------ PAGE EXTRACT ------

Two recent farmdoc Daily posts available here and here discussed the history of position limits and reviewed the CFTC’s recently-overturned position limit rules, respectively. Today’s post is the last in this series, and will examine the court ruling and discuss possible next steps by the CFTC.
Judge Robert L. Wilkins of the US District Court for the District of Columbia ruled on September 28, 2012 that the CFTC had overstepped its authority with its new system of position limits on 28 physical commodities. This decision was the result of a suit filed by the International Swaps and Derivatives Association (ISDA), a trade group representing participants in the market for over-the-counter derivatives, and the Securities Industry and Financial Markets Association (SIFMA), a trade group representing securities firms, banks and asset managers. ISDA and SIFMA claimed that the CFTC failed to demonstrate that its new position limit rules were “necessary and appropriate” under the Commodity Exchange Act, as amended by Dodd-Frank. In addition, they claimed that the CFTC had discretion regarding whether or not to establish position limits and the manner in which any position limits would operate. The CFTC argued that Dodd-Frank “mandated” these new limits, the 28 commodities to which they would apply, the levels of these new limits and the manner in which they would operate, so the CFTC had no discretion in this matter.
Both sides claimed the language of the Commodity Exchange Act, as amended by Dodd-Frank, was “clear and unambiguous” and could easily be understood by “plain readings.” Readers can view the wording at the heart of this dispute beginning at page 44 of the court document here Judge Wilkins ruled that the law is ambiguous, and rather than choose sides in this matter he sent the entire package of new position limit rules – including all of the changes to the agricultural contracts described in our previous post – back to the CFTC for further work. Meanwhile, the existing rules governing position limits will remain in place.

------ SOURCE DATA ------

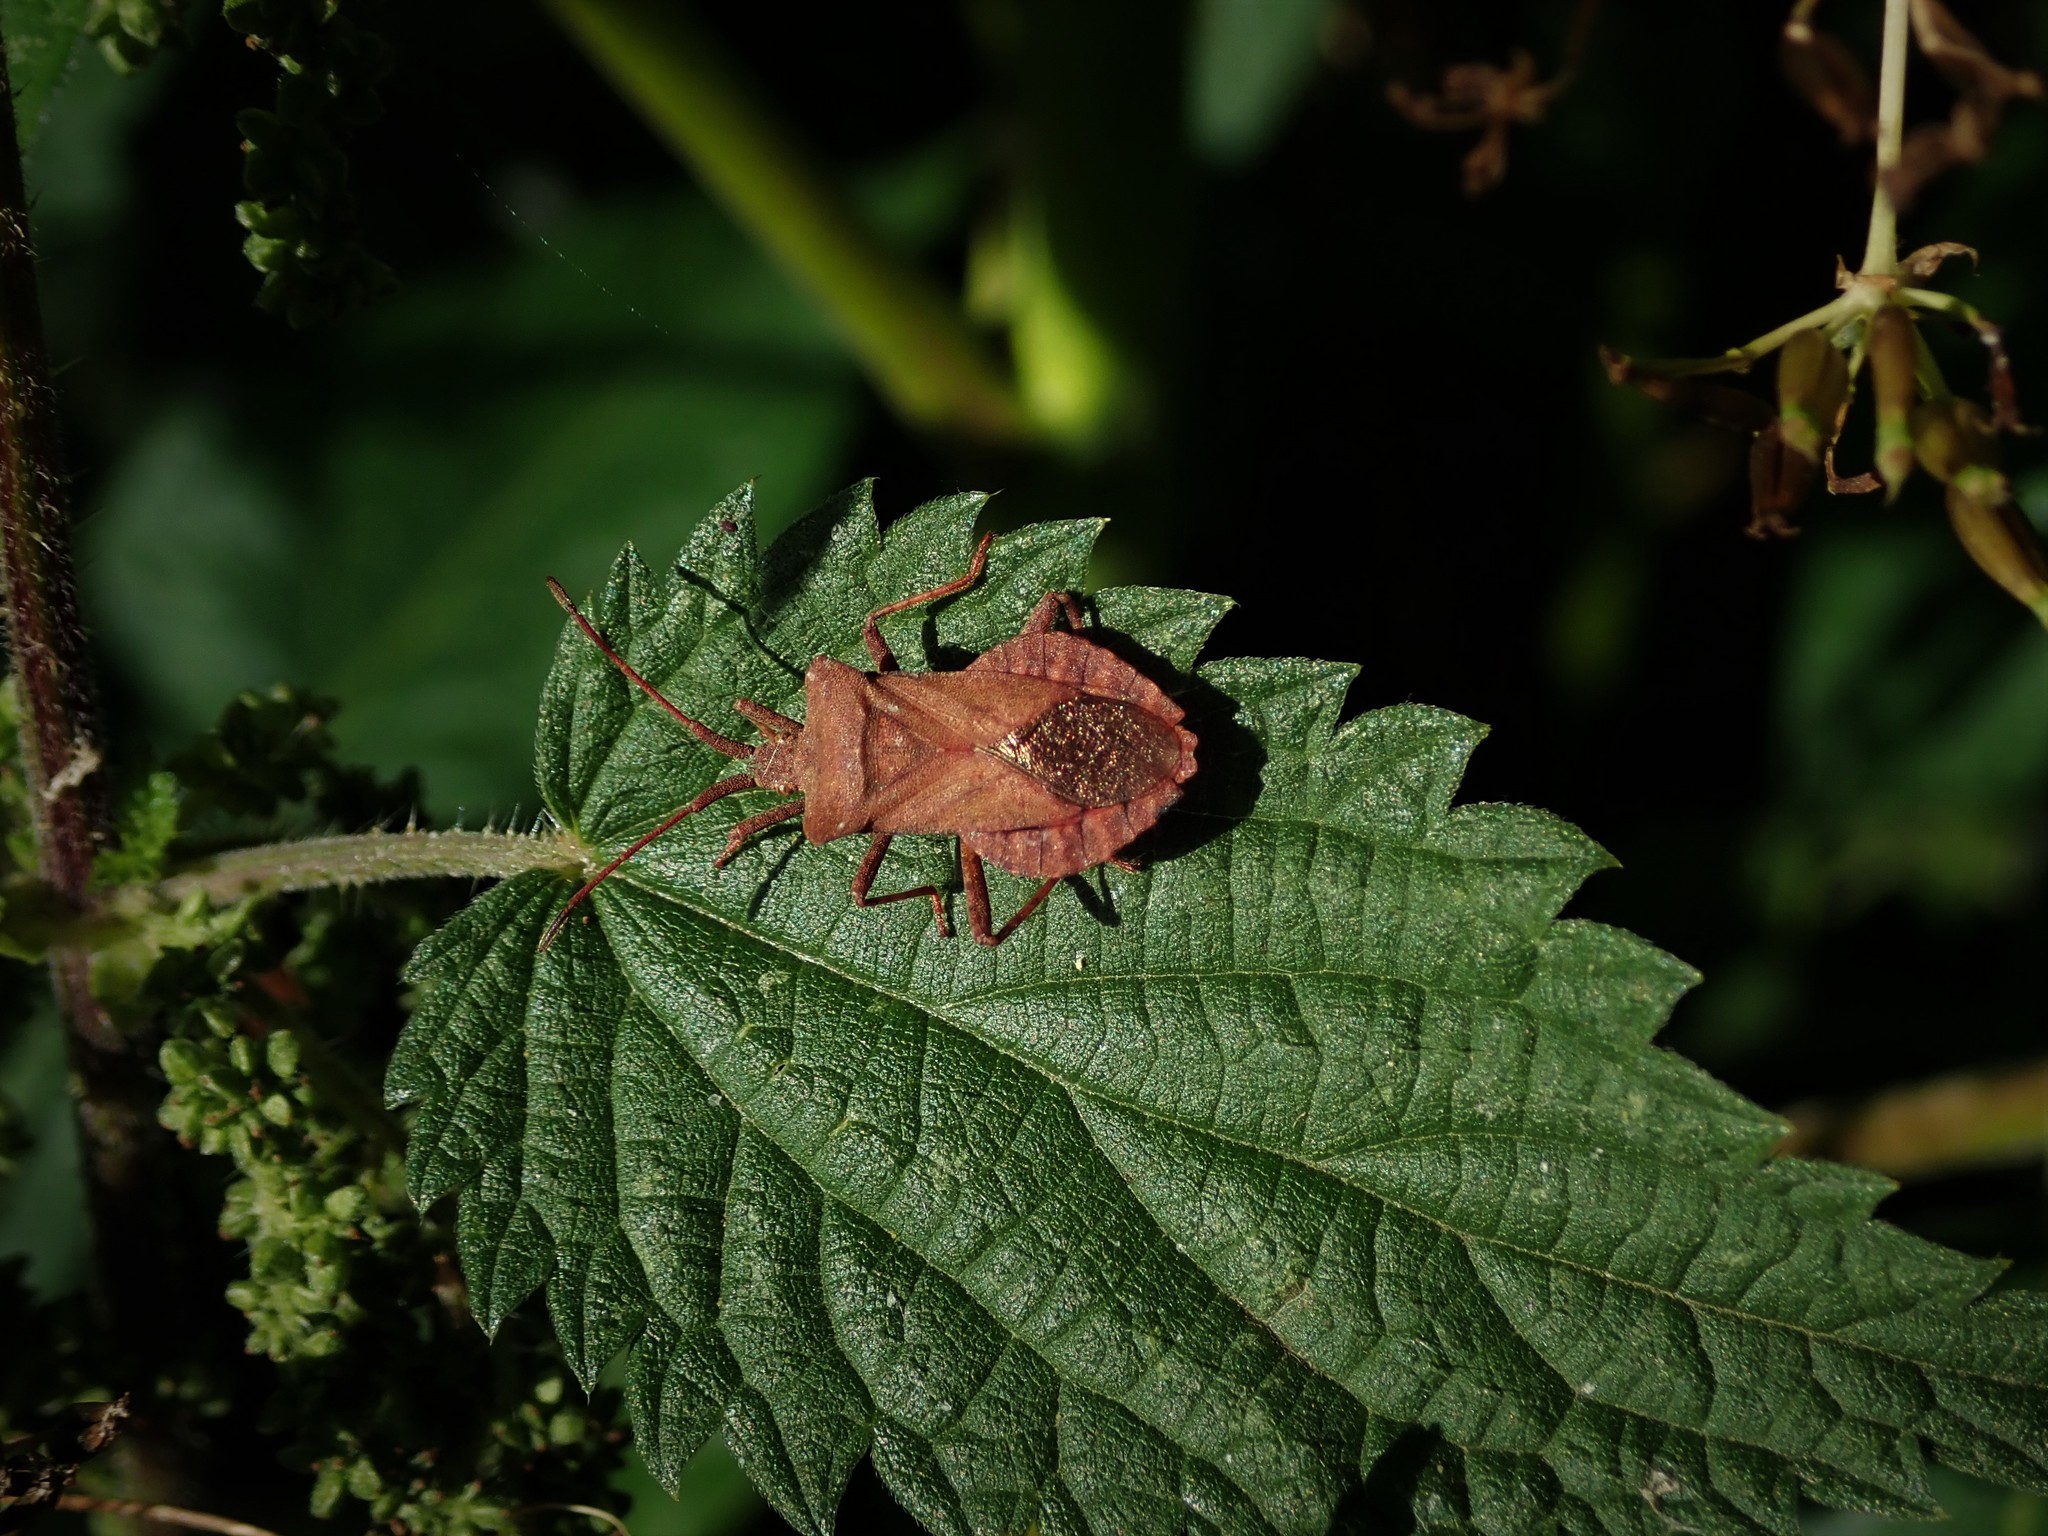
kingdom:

------

*REQUIREMENT 1*.
In the position limits article, rewrite the passage from "Two recent farmdoc" to "by the CFTC.", substituting "sequence" for "series".
*REQUIREMENT 2*.
Answer these questions from the position limits article:
(a) On what date did Judge Wilkins issue his ruling?
(b) Which trade group represents securities firms, banks and asset managers?
(c) On what page of the court document does the disputed wording begin?

*FINAL ANSWER 1*.
Two recent farmdoc Daily posts available here and here discussed the history of position limits and reviewed the CFTC’s recently-overturned position limit rules, respectively. Today’s post is the last in this sequence, and will examine the court ruling and discuss possible next steps by the CFTC.

*FINAL ANSWER 2*.
(a) September 28, 2012
(b) The Securities Industry and Financial Markets Association (SIFMA)
(c) Page 44